Work instructions: Scan the entries below for "Accountant" and copy each line that holds it.
____________________
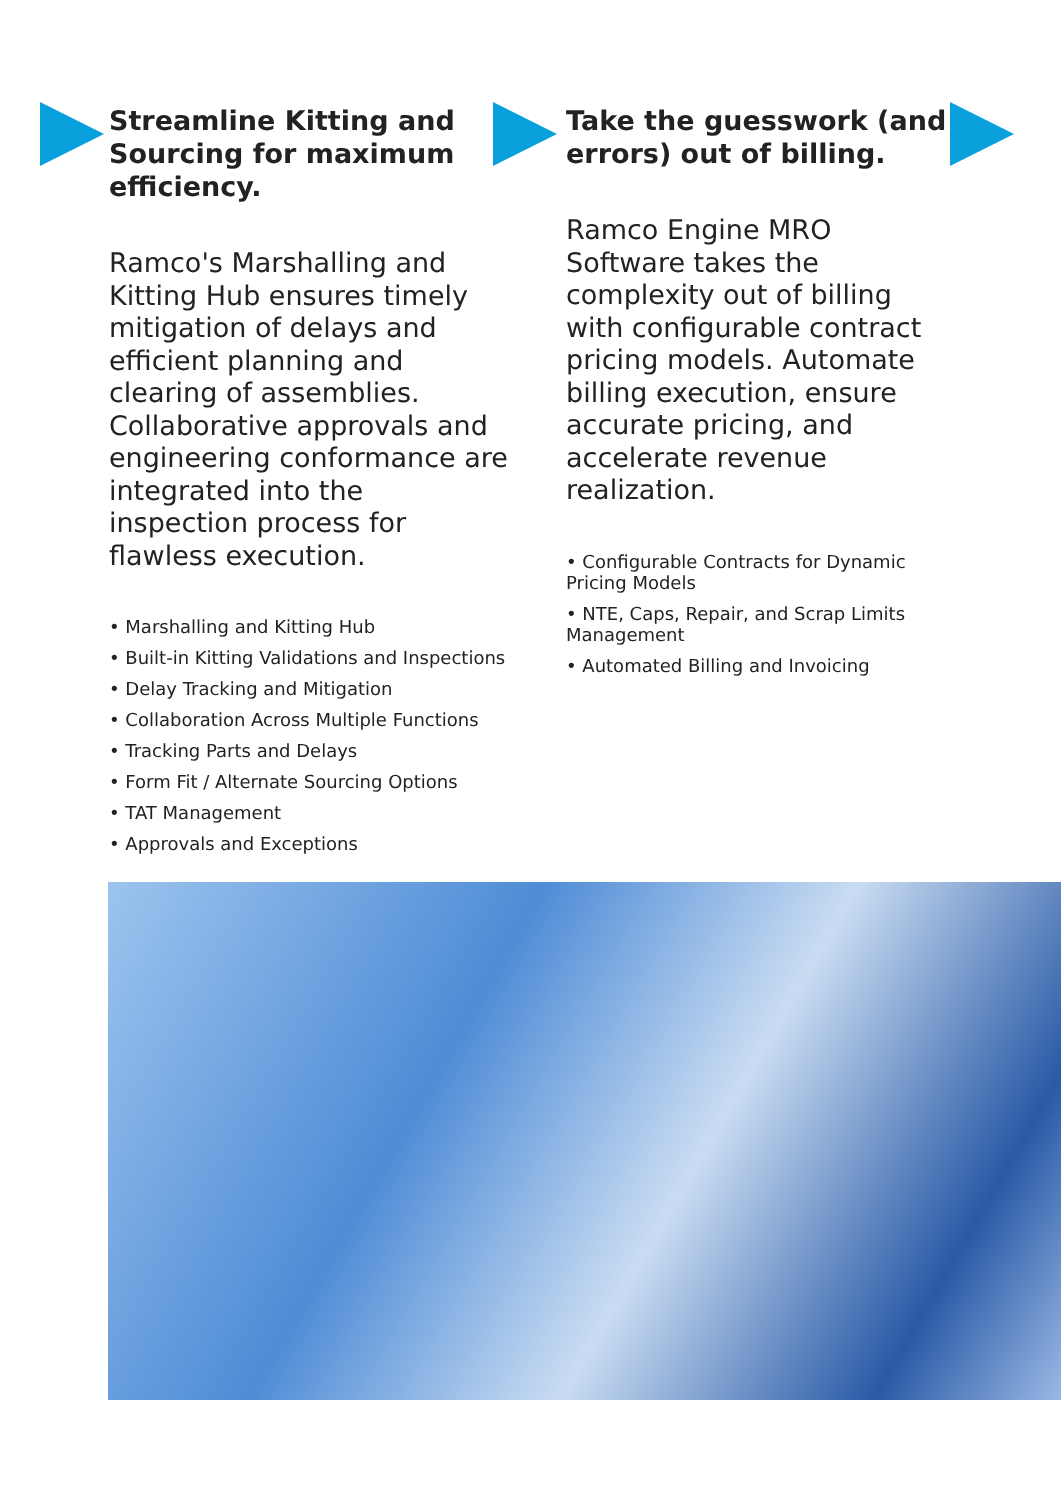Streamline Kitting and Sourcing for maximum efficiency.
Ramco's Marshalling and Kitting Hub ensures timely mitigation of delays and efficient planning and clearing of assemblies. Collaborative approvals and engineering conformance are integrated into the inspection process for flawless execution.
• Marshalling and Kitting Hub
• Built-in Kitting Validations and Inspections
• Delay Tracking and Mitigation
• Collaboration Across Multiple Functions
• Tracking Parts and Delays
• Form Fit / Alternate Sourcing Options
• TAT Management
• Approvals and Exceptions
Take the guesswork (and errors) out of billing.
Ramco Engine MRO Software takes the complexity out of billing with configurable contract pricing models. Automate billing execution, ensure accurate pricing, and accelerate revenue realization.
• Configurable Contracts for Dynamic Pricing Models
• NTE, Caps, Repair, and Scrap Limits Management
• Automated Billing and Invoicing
____________________
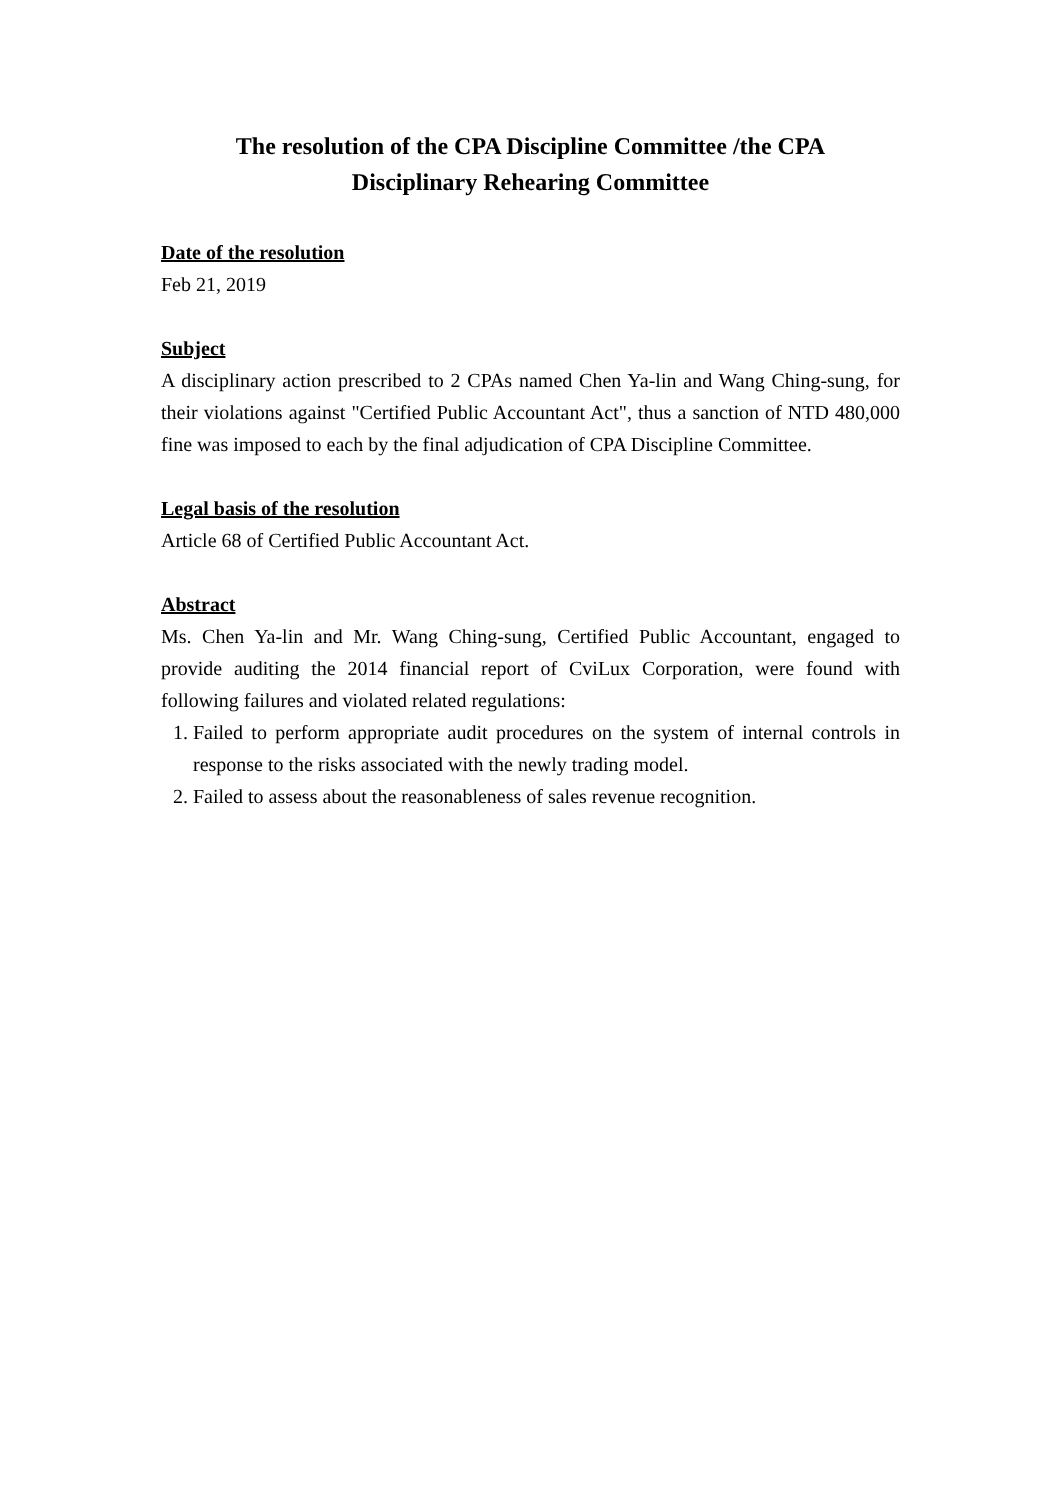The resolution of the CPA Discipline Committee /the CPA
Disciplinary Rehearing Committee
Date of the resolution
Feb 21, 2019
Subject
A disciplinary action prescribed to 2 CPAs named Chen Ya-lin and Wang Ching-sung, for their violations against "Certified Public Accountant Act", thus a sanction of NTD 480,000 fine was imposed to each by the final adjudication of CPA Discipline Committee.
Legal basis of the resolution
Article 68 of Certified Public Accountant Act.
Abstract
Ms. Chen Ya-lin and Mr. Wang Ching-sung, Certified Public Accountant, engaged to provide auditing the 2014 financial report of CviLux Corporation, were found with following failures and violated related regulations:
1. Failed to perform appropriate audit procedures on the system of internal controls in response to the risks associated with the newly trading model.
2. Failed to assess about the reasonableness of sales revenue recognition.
____________________
The answer:
A disciplinary action prescribed to 2 CPAs named Chen Ya-lin and Wang Ching-sung, for their violations against "Certified Public Accountant Act", thus a sanction of NTD 480,000 fine was imposed to each by the final adjudication of CPA Discipline Committee.
Article 68 of Certified Public Accountant Act.
Ms. Chen Ya-lin and Mr. Wang Ching-sung, Certified Public Accountant, engaged to provide auditing the 2014 financial report of CviLux Corporation, were found with following failures and violated related regulations:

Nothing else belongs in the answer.